Technically, check doesn’t even have to do anything. A perfectly valid implementation of check would be:

fn check(env: Env, ast: Ast, ty: Type) -> Result<(), TypeError> {
  let infer_ty = infer(env, ast);
  if infer_ty == ty {
    Ok(())
  } else {
    Error(TypeError::TypesNotEqual)
  }
}

We infer a type for our AST and check that it’s equal to the expected type. That’s all it takes to be bidirectional. However, equality is pretty stringent here. The first time we check a type like (T, u32) against a type like (u32, S) our entire type inference grinds to a halt.

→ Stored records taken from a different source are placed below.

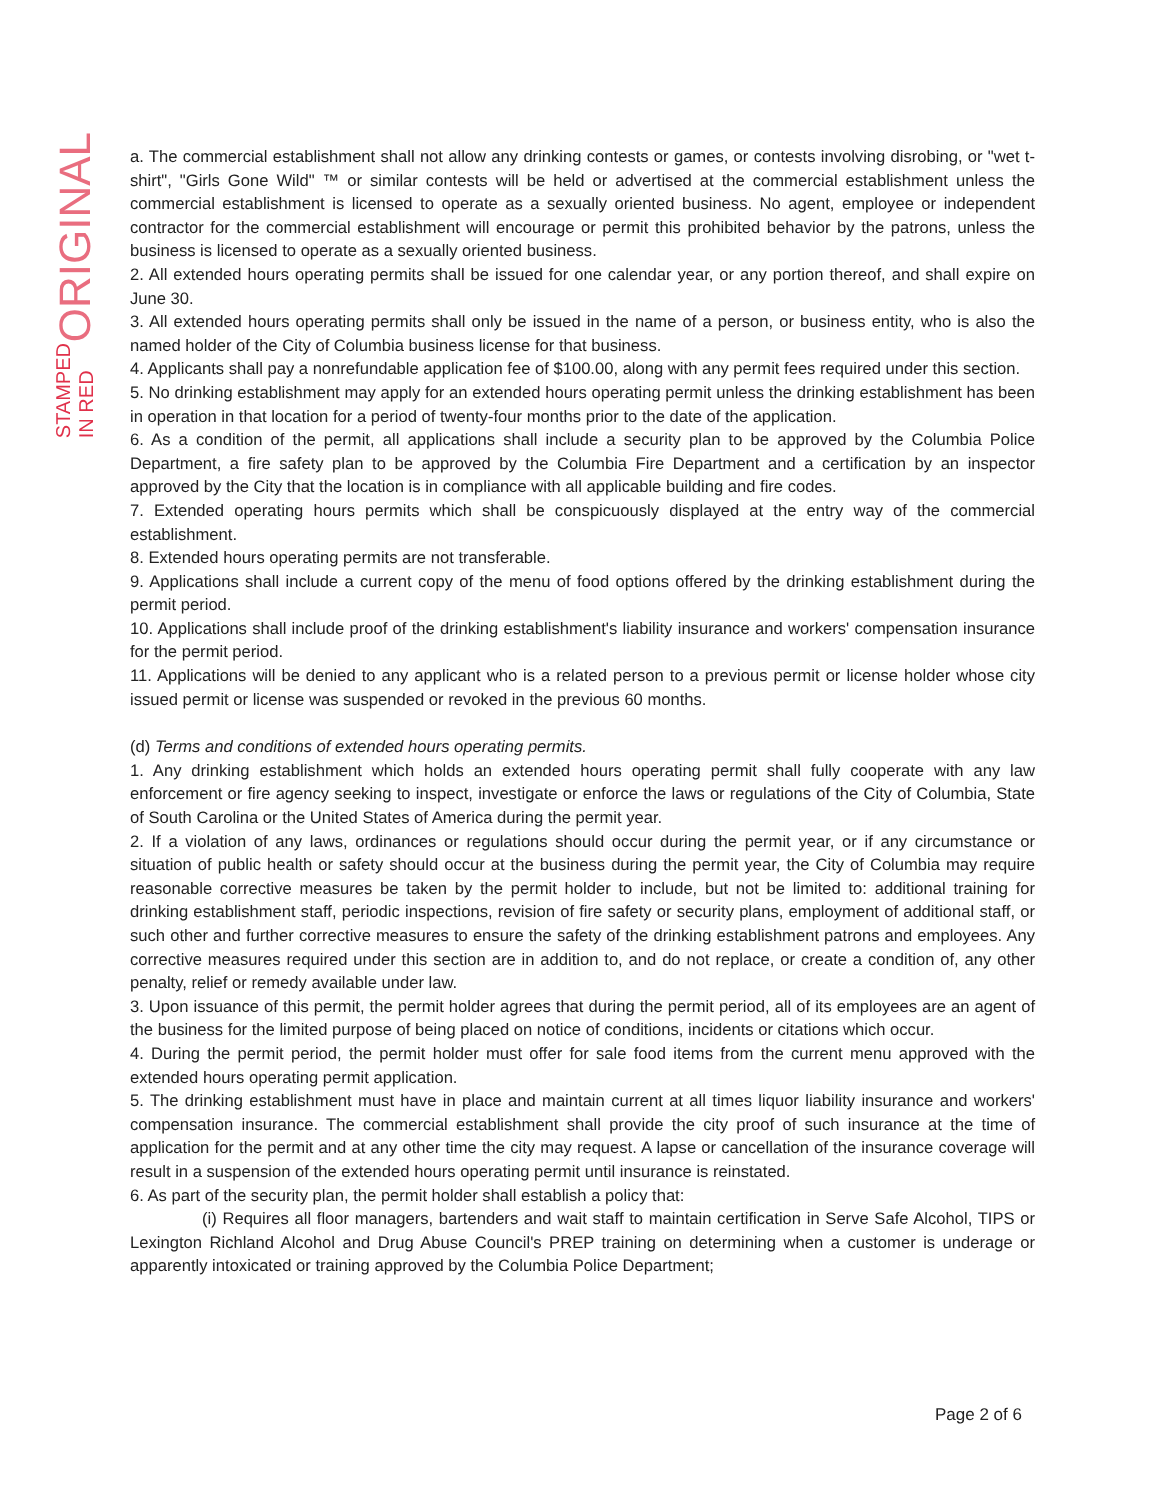ORIGINAL
STAMPED IN RED
a. The commercial establishment shall not allow any drinking contests or games, or contests involving disrobing, or "wet t-shirt", "Girls Gone Wild" ™ or similar contests will be held or advertised at the commercial establishment unless the commercial establishment is licensed to operate as a sexually oriented business. No agent, employee or independent contractor for the commercial establishment will encourage or permit this prohibited behavior by the patrons, unless the business is licensed to operate as a sexually oriented business.
2. All extended hours operating permits shall be issued for one calendar year, or any portion thereof, and shall expire on June 30.
3. All extended hours operating permits shall only be issued in the name of a person, or business entity, who is also the named holder of the City of Columbia business license for that business.
4. Applicants shall pay a nonrefundable application fee of $100.00, along with any permit fees required under this section.
5. No drinking establishment may apply for an extended hours operating permit unless the drinking establishment has been in operation in that location for a period of twenty-four months prior to the date of the application.
6. As a condition of the permit, all applications shall include a security plan to be approved by the Columbia Police Department, a fire safety plan to be approved by the Columbia Fire Department and a certification by an inspector approved by the City that the location is in compliance with all applicable building and fire codes.
7. Extended operating hours permits which shall be conspicuously displayed at the entry way of the commercial establishment.
8. Extended hours operating permits are not transferable.
9. Applications shall include a current copy of the menu of food options offered by the drinking establishment during the permit period.
10. Applications shall include proof of the drinking establishment's liability insurance and workers' compensation insurance for the permit period.
11. Applications will be denied to any applicant who is a related person to a previous permit or license holder whose city issued permit or license was suspended or revoked in the previous 60 months.
(d) Terms and conditions of extended hours operating permits.
1. Any drinking establishment which holds an extended hours operating permit shall fully cooperate with any law enforcement or fire agency seeking to inspect, investigate or enforce the laws or regulations of the City of Columbia, State of South Carolina or the United States of America during the permit year.
2. If a violation of any laws, ordinances or regulations should occur during the permit year, or if any circumstance or situation of public health or safety should occur at the business during the permit year, the City of Columbia may require reasonable corrective measures be taken by the permit holder to include, but not be limited to: additional training for drinking establishment staff, periodic inspections, revision of fire safety or security plans, employment of additional staff, or such other and further corrective measures to ensure the safety of the drinking establishment patrons and employees. Any corrective measures required under this section are in addition to, and do not replace, or create a condition of, any other penalty, relief or remedy available under law.
3. Upon issuance of this permit, the permit holder agrees that during the permit period, all of its employees are an agent of the business for the limited purpose of being placed on notice of conditions, incidents or citations which occur.
4. During the permit period, the permit holder must offer for sale food items from the current menu approved with the extended hours operating permit application.
5. The drinking establishment must have in place and maintain current at all times liquor liability insurance and workers' compensation insurance. The commercial establishment shall provide the city proof of such insurance at the time of application for the permit and at any other time the city may request. A lapse or cancellation of the insurance coverage will result in a suspension of the extended hours operating permit until insurance is reinstated.
6. As part of the security plan, the permit holder shall establish a policy that:
(i) Requires all floor managers, bartenders and wait staff to maintain certification in Serve Safe Alcohol, TIPS or Lexington Richland Alcohol and Drug Abuse Council's PREP training on determining when a customer is underage or apparently intoxicated or training approved by the Columbia Police Department;
Page 2 of 6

Instead, let’s slot unification into the same position. Rather than requiring strict equality, we can loosen check to require that our types unify:

fn check(env: Env, ast: Ast, ty: Type) -> Result<(), TypeError> {
  let infer_ty = infer(env, ast);
  unify(infer_ty, ty)
}

With that modest adjustment, we’re bidirectional and we’re unifying. Now, of course, once we’ve done that we’re free to make better use of our check whenever we like. Let’s say we happen to know our AST has functions:

enum Ast {
  Fun(String, Box<Ast>),
}

And we’re good language developers, so of course that means Type gets a function case as well:

enum Type {
  Fun(Box<Type>, Box<Type>),
}

We return to our check case and notice that, rather than inferring functions, we can take a little shortcut:

fn check(env: Env, ast: Ast, ty: Type) -> Result<(), TypeError> {
  match (ast, ty) {
    (Ast::Fun(var, body), Type::Fun(arg, ret)) => {
       check(env.insert(var, *arg), *body, *ret)
    }
    (ast, ty) => {
      let infer_ty = infer(env, ast);
      unify(infer_ty, ty)
    }
  }
}

But the point is we don’t have to. If you are going to choose a Hindley-Milner type system, you might as well add four lines of code and make it a bidirectional system. Its free real estate.

Okay so you’re sold on bidirectional typing. I can see it in your eyes. Let’s return to our underlying question “should I support generics or not?”. Unification is a daunting task. When does it make sense and when does it not?

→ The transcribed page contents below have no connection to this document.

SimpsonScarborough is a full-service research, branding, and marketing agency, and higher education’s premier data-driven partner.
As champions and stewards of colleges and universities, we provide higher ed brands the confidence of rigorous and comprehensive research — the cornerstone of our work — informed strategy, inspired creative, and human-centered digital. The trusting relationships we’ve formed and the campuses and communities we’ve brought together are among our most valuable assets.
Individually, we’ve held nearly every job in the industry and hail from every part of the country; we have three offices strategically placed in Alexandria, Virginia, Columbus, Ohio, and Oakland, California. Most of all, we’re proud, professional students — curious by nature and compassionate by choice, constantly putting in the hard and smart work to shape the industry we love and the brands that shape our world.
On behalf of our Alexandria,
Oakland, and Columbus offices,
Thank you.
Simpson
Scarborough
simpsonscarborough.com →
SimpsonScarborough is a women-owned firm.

Unification is great when you don’t want to have to spell out the type of every variable in your program. It’s even wormed it’s way into older language likes Java and C++ because it’s so handy to not have to spell out types. Even Go, a diehard in the anti-generics camp, finally capitulated and added generics. Anyone aiming to make a general purpose programming language should consider generics a must. But, that’s not every language’s goal.

A lot of people embark on making a programming language as a learning exercise. In those cases unification can present a bundle of extra complexity that doesn’t really teach you anything about what you want to learn. If you’re interested in learning about type systems, unification is a must. But if you just need some types so you can emit code later, that is a great time to look at bidirectional type systems that don’t use unification and require type annotations.

Or perhaps your language isn’t general purpose and you’re after a Domain Specific Language perfectly suited to your niche. DSLs don’t have to cover all of computation and can eschew generics to reduce surface area and concepts in the language, depending on use case. With the warning that successful DSLs grow up to become general purpose programming languages, looking at you awk, and then you really hurt for the lack of features.

Regardless of where your aims, the real question you should be asking yourself is “Do I want generics or not?”. Whatever your answer, bidirectional typing has got you covered.